A few days later, as this woman traveled back to her home in Southern Ireland, she felt a sensation in her legs. She urgently told her husband, who was driving their car, Pull over! Something’s happening! A few moments later, the woman got out of the car and started walking. And then running. Her paralysis had been healed. She was free to run toward a different future than she had imagined could be possible.

News of this woman’s miraculous transformation reached us when friends of hers came to Coleraine to be prayed for by the team. It seemed her story was creating a stir in her town. Later that spring as I reflected on her story, I began to feel strangely uncomfortable.

What if her story was God’s way of enlarging our church’s vision and heart for the South of Ireland? What if God was waiting to do more in her town? What if we took a team to her town and simply showed up? What if there was a movement hidden inside a moment? What if God’s initial invitation to go after the lost extended beyond our borders and our area? And yet what if we went there and nothing happened? Or worse yet, what if the Catholic community perceived us as being typical Protestants trying to convert them?

There were so many questions swirling in our minds. But we sensed the Lord’s leading. We had to go. So on one unforgettable day—June 17, 2006—we set out.

Within ten minutes of erecting a banner that read HEALING, we were praying for people. About an hour later, a woman who suffered with diabetes causing partial blindness asked if we would pray for her. We had never seen anyone healed of blindness, but as we prayed and her family watched, her sight was restored.

Suddenly, it seemed that everyone wanted prayer. The woman just healed brought her eight-year-old son, whose leg was misshapen. As a result, the boy walked with a pronounced limp. One member of our team prayed, and immediately the leg was healed. Moments later, the boy’s uncle arrived complaining of a burning sensation in his lungs that made breathing difficult. He was clearly in pain. We invited him to take a seat while the team prayed. Someone commanded the pain to go and the lungs to open. He experienced instant healing.

We found ourselves in the center of the city and in the middle of a move of God.

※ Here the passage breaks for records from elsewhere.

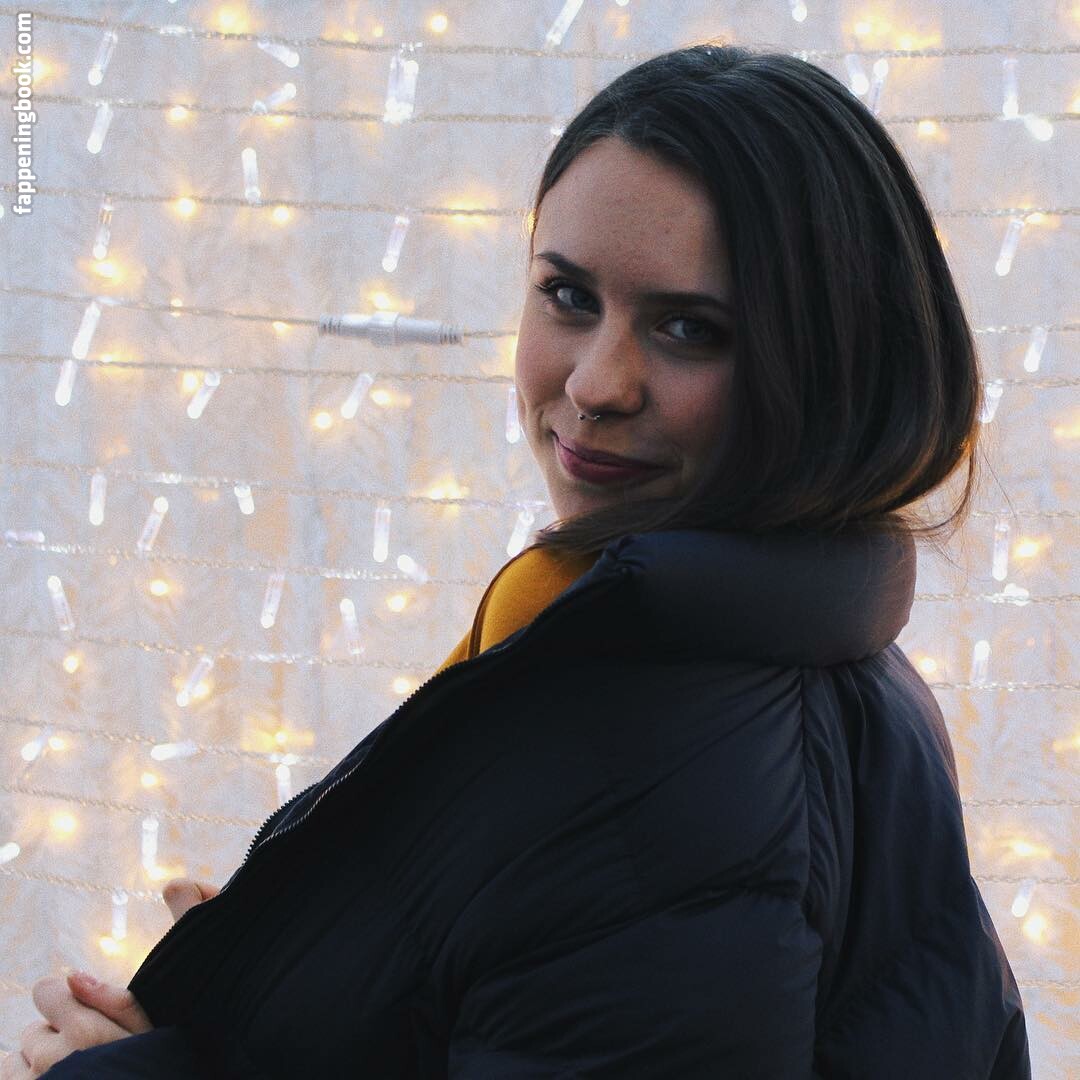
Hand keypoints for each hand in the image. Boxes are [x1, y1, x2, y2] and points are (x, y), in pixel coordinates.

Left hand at [2, 878, 218, 1076]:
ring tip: (66, 1077)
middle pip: (33, 1030)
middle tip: (83, 1059)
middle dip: (53, 1039)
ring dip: (34, 1067)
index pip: (45, 990)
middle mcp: (50, 1058)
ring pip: (15, 1061)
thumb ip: (110, 999)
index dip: (62, 999)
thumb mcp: (144, 1032)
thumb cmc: (146, 1071)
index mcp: (84, 1031)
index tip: (79, 1016)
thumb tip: (71, 974)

After many more healings, the woman whose sight was restored asked if we would go to her mother’s home. A few of our team members went. They described the scene as similar to the story of the healing of the paralytic in the New Testament (Luke 5). The people there had contacted their extended family, with so many arriving that there was barely any room in the house. Our team prayed for one little boy bent over due to severe scoliosis. As they prayed, his spine straightened. Faith in God’s power permeated the room, and many other people were healed of various conditions and ailments.

As wonderful as the healings were, what gripped my heart most were the words of the mother. She was a Catholic woman, the matriarch of her family. She told us that at seven o’clock that morning (the exact time we left our town to journey toward hers), she knelt at her bedside and asked God to send someone to help her family that day. God heard her cry, and in His great mercy healed her two grandsons, her son, her two daughters, and several other family members.